Kerri:   Whether or not science would say it’s proven, to me it’s empirically evident—or to anyone who is willing to stand next to an animal and actually experience the animal.

MWY:   I agree.

Kerri:   For people who are not compromised in some way—who are not elderly or have been through some sort of traumatic event—and even for people who are “healthy.” You take “healthy” people and ask them to feel what moves through them when they’re among animals—it’s really an experience unlike anything. You can let yourself be touched at such a deep level. To me, that’s what’s common among all of us as humans, and also common between humans and other species. It’s that place of connection.

Michelle:   Yes.

Kerri:   To me, this is what’s so valuable about sharing the presence of animals with humanity in many different ways. It really does let people remember what it feels like to not be alone—and to not be judged. And to be among other beings with nothing to prove!

Michelle:
   And I think people feel safe when they experience that connection. There’s a safety there.

Kerri:   And maybe they can feel safe with themselves, like what “safe” actually feels like, whether it’s safe next to a dog or a horse—or if it’s just safe sitting still, because they can feel it a little bit more now. Does that make sense?
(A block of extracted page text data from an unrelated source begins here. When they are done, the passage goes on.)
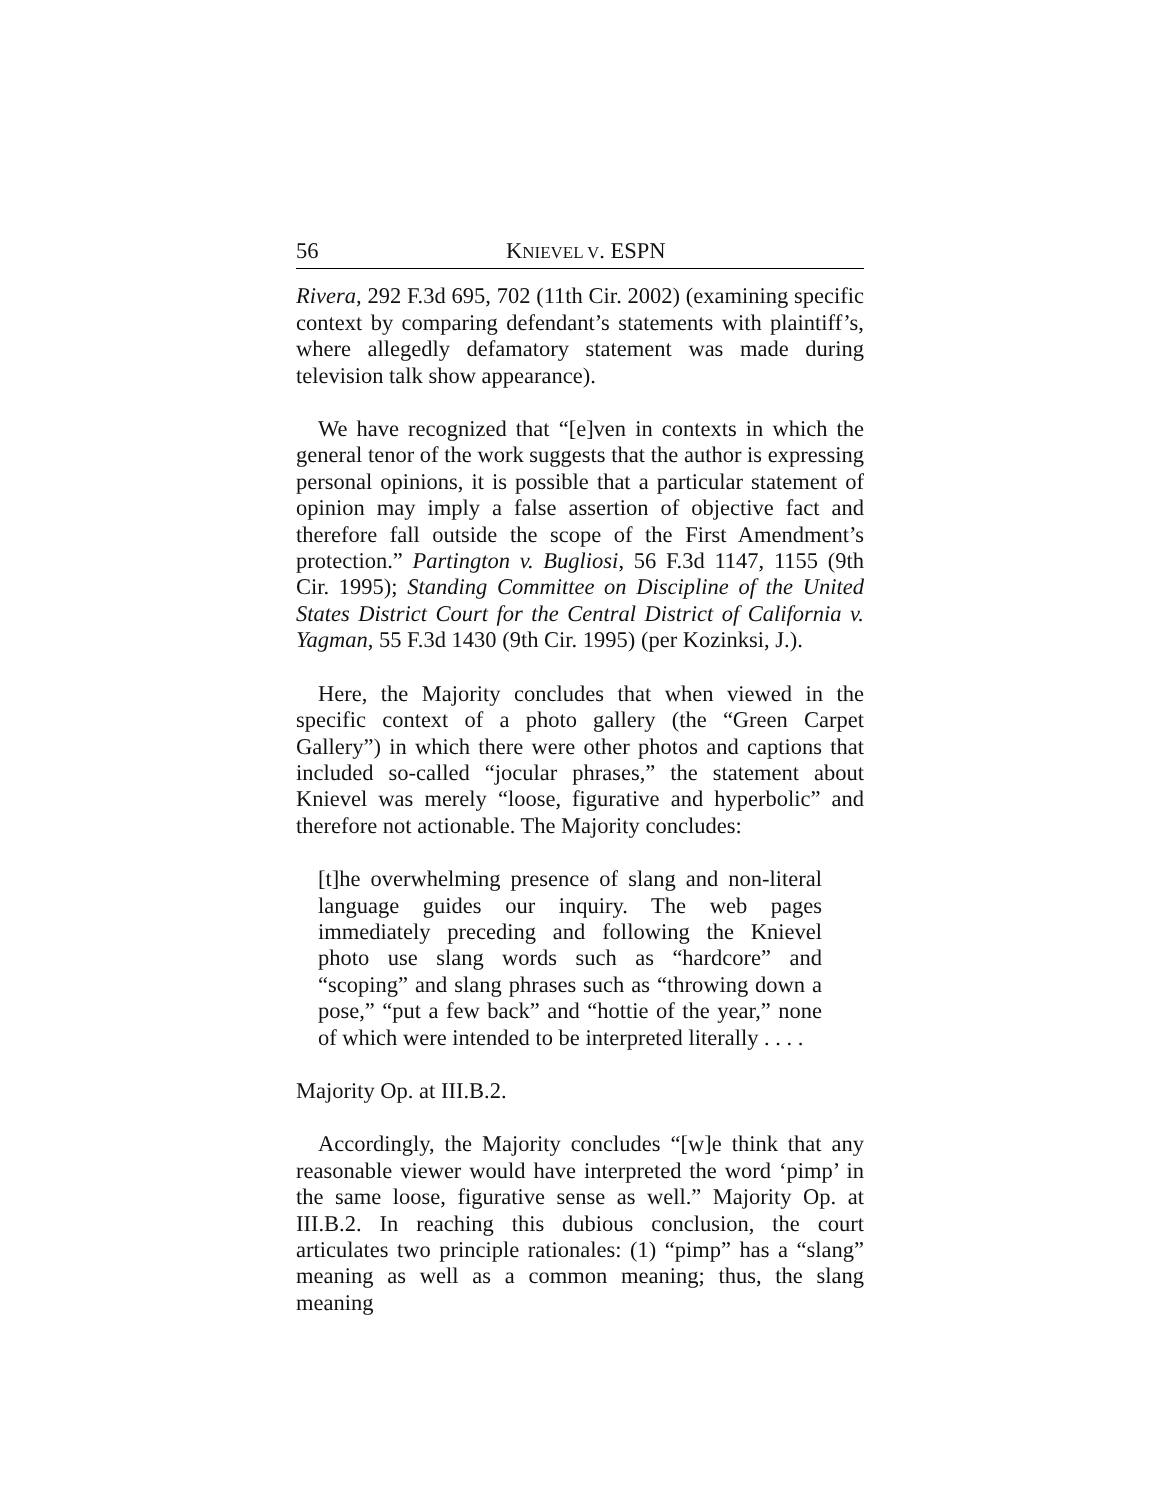56 KNIEVEL V. ESPN
Rivera, 292 F.3d 695, 702 (11th Cir. 2002) (examining specific context by comparing defendant’s statements with plaintiff’s, where allegedly defamatory statement was made during television talk show appearance).
We have recognized that “[e]ven in contexts in which the general tenor of the work suggests that the author is expressing personal opinions, it is possible that a particular statement of opinion may imply a false assertion of objective fact and therefore fall outside the scope of the First Amendment’s protection.” Partington v. Bugliosi, 56 F.3d 1147, 1155 (9th Cir. 1995); Standing Committee on Discipline of the United States District Court for the Central District of California v. Yagman, 55 F.3d 1430 (9th Cir. 1995) (per Kozinksi, J.).
Here, the Majority concludes that when viewed in the specific context of a photo gallery (the “Green Carpet Gallery”) in which there were other photos and captions that included so-called “jocular phrases,” the statement about Knievel was merely “loose, figurative and hyperbolic” and therefore not actionable. The Majority concludes:
[t]he overwhelming presence of slang and non-literal language guides our inquiry. The web pages immediately preceding and following the Knievel photo use slang words such as “hardcore” and “scoping” and slang phrases such as “throwing down a pose,” “put a few back” and “hottie of the year,” none of which were intended to be interpreted literally . . . .
Majority Op. at III.B.2.
Accordingly, the Majority concludes “[w]e think that any reasonable viewer would have interpreted the word ‘pimp’ in the same loose, figurative sense as well.” Majority Op. at III.B.2. In reaching this dubious conclusion, the court articulates two principle rationales: (1) “pimp” has a “slang” meaning as well as a common meaning; thus, the slang meaning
Michelle:   Yep! Sure does…

Kerri:   Would you talk about the years you spent in hospice work? What is it like being with people at that last adventure of transition? Is that in any way like bringing animals to visit people who are moving toward death?

Michelle:   I’m not exactly sure of the question you’re asking me, but I will tell you that animals have this ability to understand people’s last days and last moments. When I was in hospice, there was story after story of pets being turned loose in a nursing home that would be drawn toward someone’s last day. They would either sleep on their feet, or in their room—or just get as close as they could to them. I think they know, and they can feel even better than we can.
     But as far as being in the hospice world, what a gift! What an absolute gift. People have varying reactions to the word “hospice.” Truthfully, hospice is a glorified home-health situation. You know, you have the ability to be the last hand that someone touches. It’s the closest you could ever be to heaven. That’s my belief. How much closer to God can you get but to touch someone’s hands as they’re slipping away? I think that is a beautiful situation. It’s sad, too, because we don’t want them to go.
     But hospice is a gift. Hospice is love and friendship. It’s a continuum of care for people that meets all of their needs: from a chaplain standpoint to a counseling standpoint—counseling for families, comfort and friendship, or respite for family members. And then, of course all the medical care that goes with that.

Kerri:   I totally agree! I was never deeply involved in the whole hospice system. I did some volunteer work sitting with people who were very close to their transition. ManIt is so rich and so beautiful.
     My experience sitting with people when they are close to death is that there’s no reason or need or desire to judge anything! You’re simply in the presence of love sitting next to another who is moving more purely every moment into the presence of love.

Michelle:   Yes!

Kerri:   When I was the one sitting and holding the hand—or holding the knees up so the body wouldn’t be wrenched as the knees fall over in bed, or whatever level of kindness I could possibly share—it felt, to me, so close to what it is to be an animal with no judgment. Just sitting, and sharing love for the sake of love, while life is happening. Even though it seems like life is ending, life is just continuing to happen, and this is what it looks like. In my experience, this is what animals offer humanity all the time, the absence of judgment, the absence of desire for you to be anything other than you are.

Michelle:   Yes.

Kerri:   I brought the question up because, to me, it’s really a beautiful thing to remind people that we have that capacity in us all the time. That’s what’s common among us, the capacity to be without judgment for one another. I love bringing the questions forward, because I love hearing people articulate it differently from their experience, you know?

Michelle:   Yep.

Kerri:   I know you have a lot of support to continue doing the window walks. You’re going to keep doing them, right?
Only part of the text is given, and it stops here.